*EXERCISE DIRECTIONS*
Each line that contains the word "基层医疗卫生机构" is to be copied from the records below.

(Version comparison data)
◇ ◇ ◇ ◇
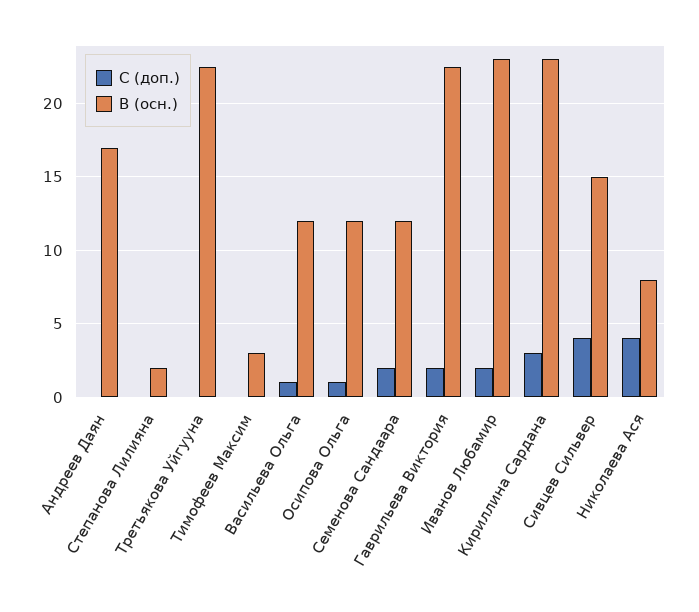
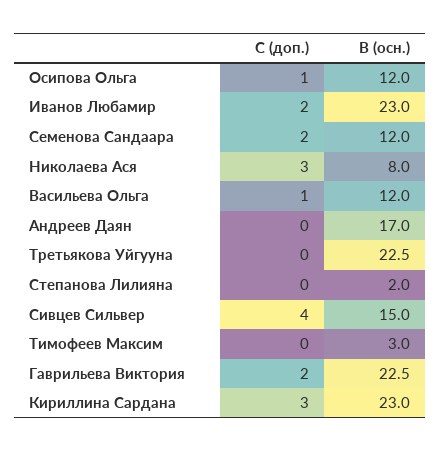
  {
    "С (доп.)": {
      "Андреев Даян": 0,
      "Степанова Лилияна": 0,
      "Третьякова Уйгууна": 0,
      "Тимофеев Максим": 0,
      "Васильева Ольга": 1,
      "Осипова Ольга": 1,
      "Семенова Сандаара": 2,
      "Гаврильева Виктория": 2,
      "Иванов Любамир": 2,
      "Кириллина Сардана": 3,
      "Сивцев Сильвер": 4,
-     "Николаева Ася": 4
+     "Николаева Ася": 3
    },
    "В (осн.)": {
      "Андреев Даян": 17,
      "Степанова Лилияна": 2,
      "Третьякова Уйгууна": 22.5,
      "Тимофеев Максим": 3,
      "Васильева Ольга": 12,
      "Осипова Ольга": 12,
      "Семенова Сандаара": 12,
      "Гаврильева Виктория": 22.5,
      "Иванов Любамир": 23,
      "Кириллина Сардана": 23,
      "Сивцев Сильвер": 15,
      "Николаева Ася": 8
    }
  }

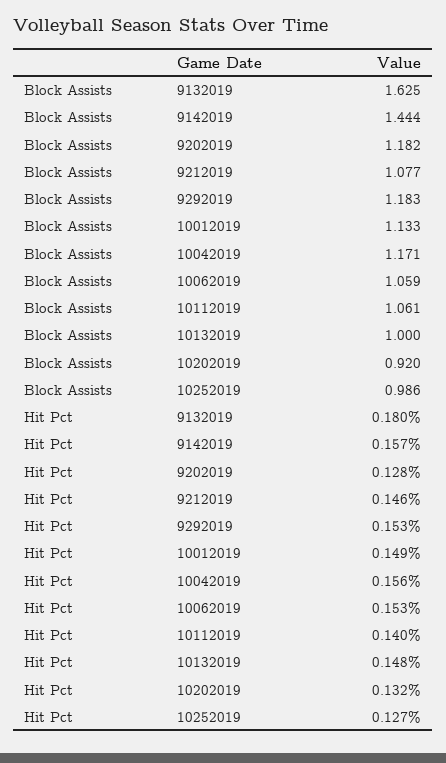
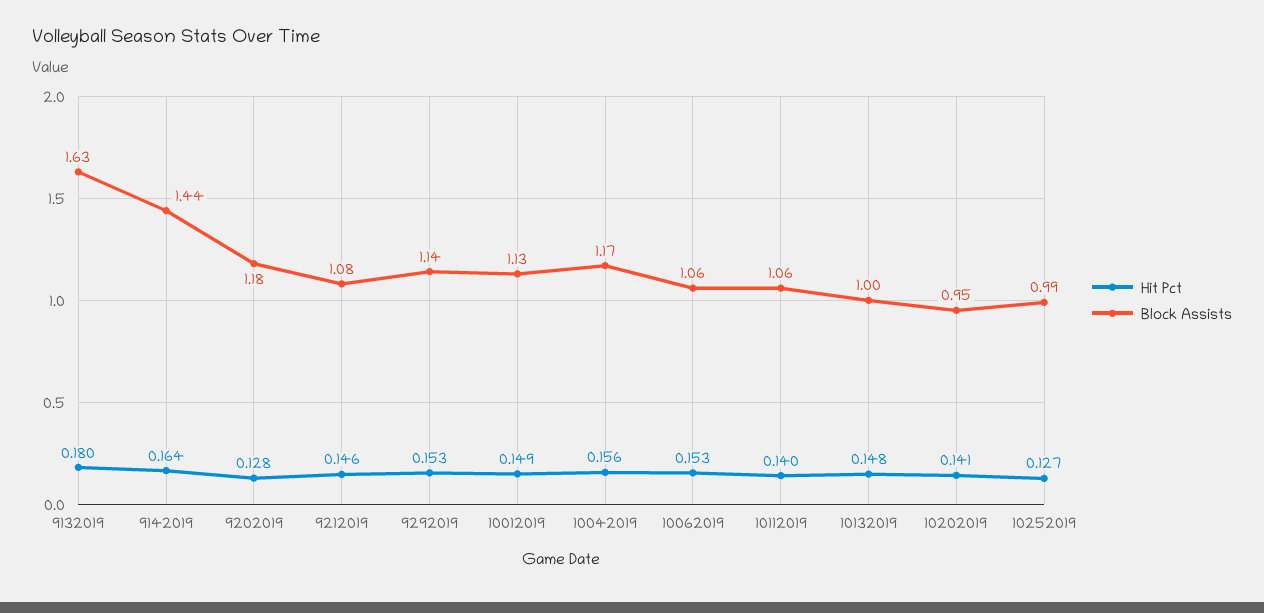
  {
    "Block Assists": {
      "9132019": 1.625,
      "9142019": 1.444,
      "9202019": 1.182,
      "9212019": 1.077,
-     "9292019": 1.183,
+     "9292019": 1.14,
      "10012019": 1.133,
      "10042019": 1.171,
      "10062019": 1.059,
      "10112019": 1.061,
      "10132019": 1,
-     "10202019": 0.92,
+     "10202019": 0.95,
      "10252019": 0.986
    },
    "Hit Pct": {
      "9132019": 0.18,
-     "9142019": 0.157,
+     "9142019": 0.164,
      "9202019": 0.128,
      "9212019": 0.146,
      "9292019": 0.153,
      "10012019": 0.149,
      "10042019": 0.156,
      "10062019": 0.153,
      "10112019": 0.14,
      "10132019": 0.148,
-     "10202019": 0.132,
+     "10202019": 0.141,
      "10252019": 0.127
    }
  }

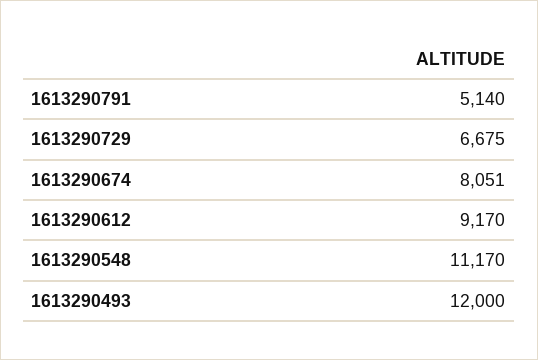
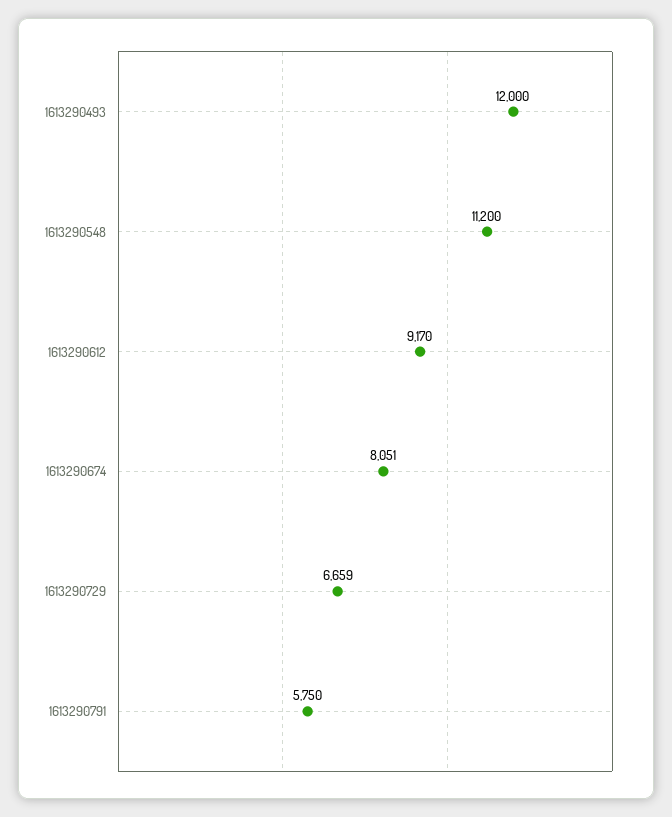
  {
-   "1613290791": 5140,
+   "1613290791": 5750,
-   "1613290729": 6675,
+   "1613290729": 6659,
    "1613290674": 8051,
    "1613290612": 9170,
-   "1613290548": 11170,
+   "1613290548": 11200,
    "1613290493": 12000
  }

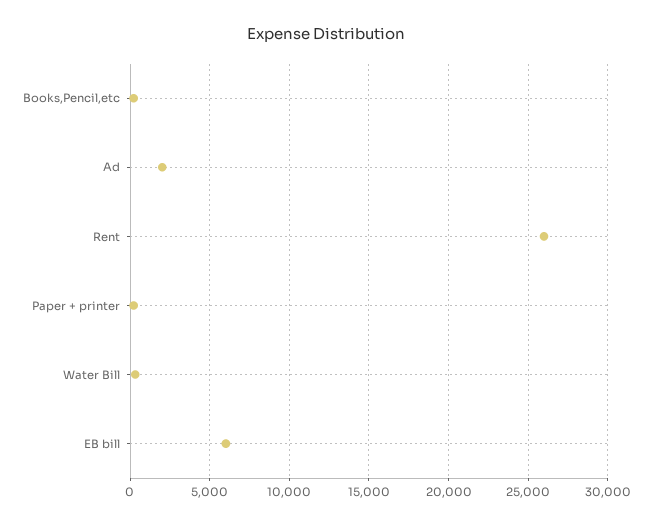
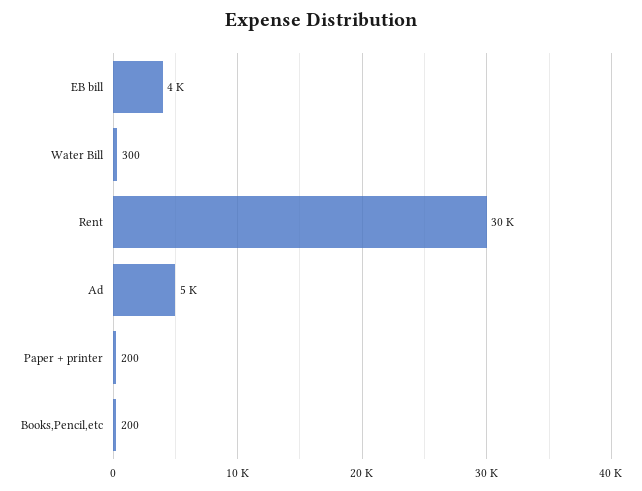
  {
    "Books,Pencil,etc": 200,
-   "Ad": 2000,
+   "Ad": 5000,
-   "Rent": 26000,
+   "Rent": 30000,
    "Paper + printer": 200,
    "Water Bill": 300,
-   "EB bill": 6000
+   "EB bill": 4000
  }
◇ ◇ ◇ ◇
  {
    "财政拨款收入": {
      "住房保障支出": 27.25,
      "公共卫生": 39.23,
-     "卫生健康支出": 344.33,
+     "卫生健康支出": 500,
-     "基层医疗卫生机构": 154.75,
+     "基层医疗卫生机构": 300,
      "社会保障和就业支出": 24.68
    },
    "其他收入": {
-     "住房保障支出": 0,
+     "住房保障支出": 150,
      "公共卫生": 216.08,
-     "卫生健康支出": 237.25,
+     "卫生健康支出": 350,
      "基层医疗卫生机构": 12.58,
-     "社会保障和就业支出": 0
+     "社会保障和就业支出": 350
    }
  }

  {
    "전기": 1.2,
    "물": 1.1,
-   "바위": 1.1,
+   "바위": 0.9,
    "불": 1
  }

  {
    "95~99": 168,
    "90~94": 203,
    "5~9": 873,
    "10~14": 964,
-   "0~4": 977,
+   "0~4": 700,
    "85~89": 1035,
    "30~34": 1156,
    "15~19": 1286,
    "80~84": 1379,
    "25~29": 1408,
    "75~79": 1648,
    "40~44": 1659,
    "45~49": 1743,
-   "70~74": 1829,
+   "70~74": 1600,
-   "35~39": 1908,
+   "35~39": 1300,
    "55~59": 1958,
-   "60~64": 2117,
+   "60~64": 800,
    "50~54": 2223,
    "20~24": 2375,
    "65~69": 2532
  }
◇ ◇ ◇ ◇
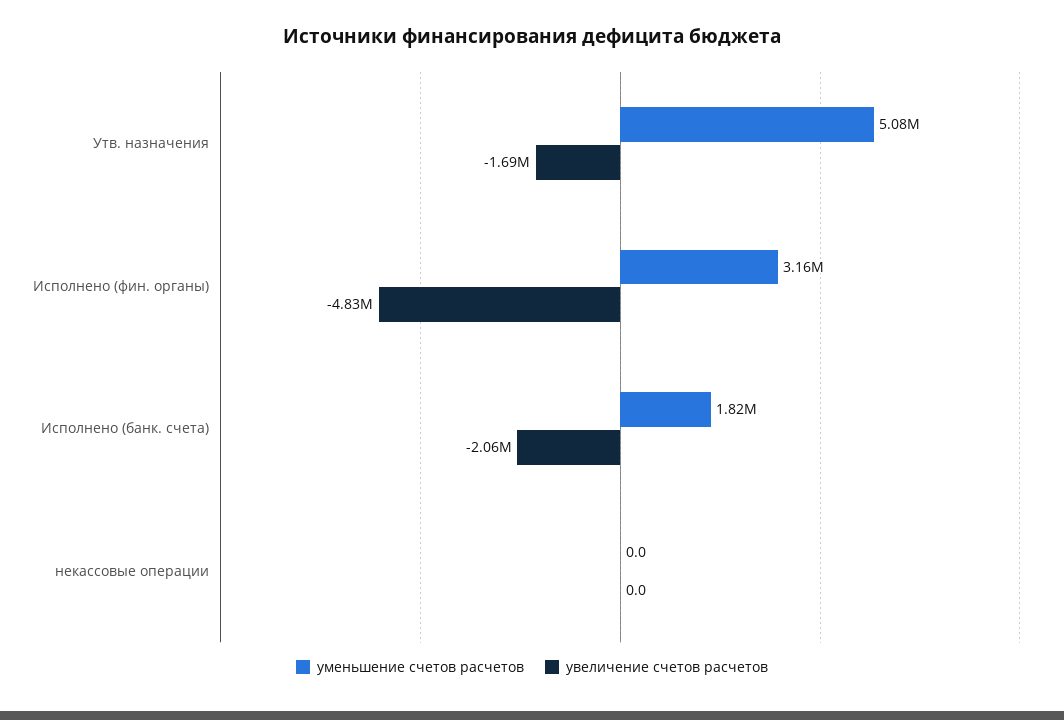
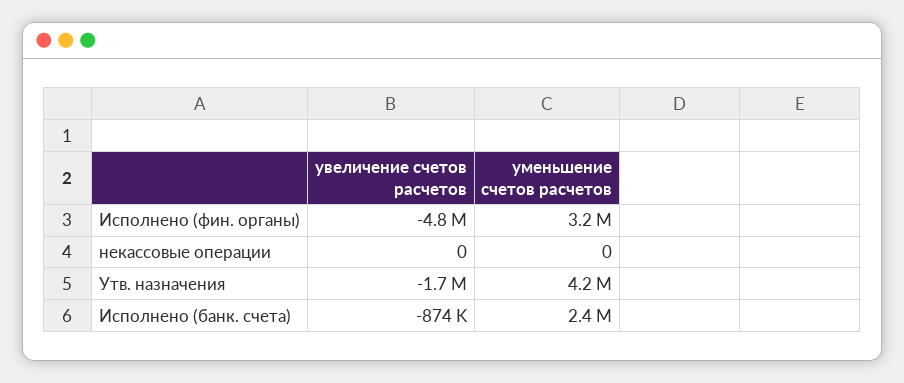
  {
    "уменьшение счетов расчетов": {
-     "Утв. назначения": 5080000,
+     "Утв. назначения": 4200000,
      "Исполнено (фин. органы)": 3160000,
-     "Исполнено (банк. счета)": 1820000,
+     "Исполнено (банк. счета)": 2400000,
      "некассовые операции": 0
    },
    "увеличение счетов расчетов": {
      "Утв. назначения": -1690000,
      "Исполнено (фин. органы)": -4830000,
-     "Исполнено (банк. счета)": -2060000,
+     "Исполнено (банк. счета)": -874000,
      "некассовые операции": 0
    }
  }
◇ ◇ ◇ ◇
*SOLUTION FOR THIS PROBLEM*
-     "基层医疗卫生机构": 154.75,
+     "基层医疗卫生机构": 300,
      "基层医疗卫生机构": 12.58,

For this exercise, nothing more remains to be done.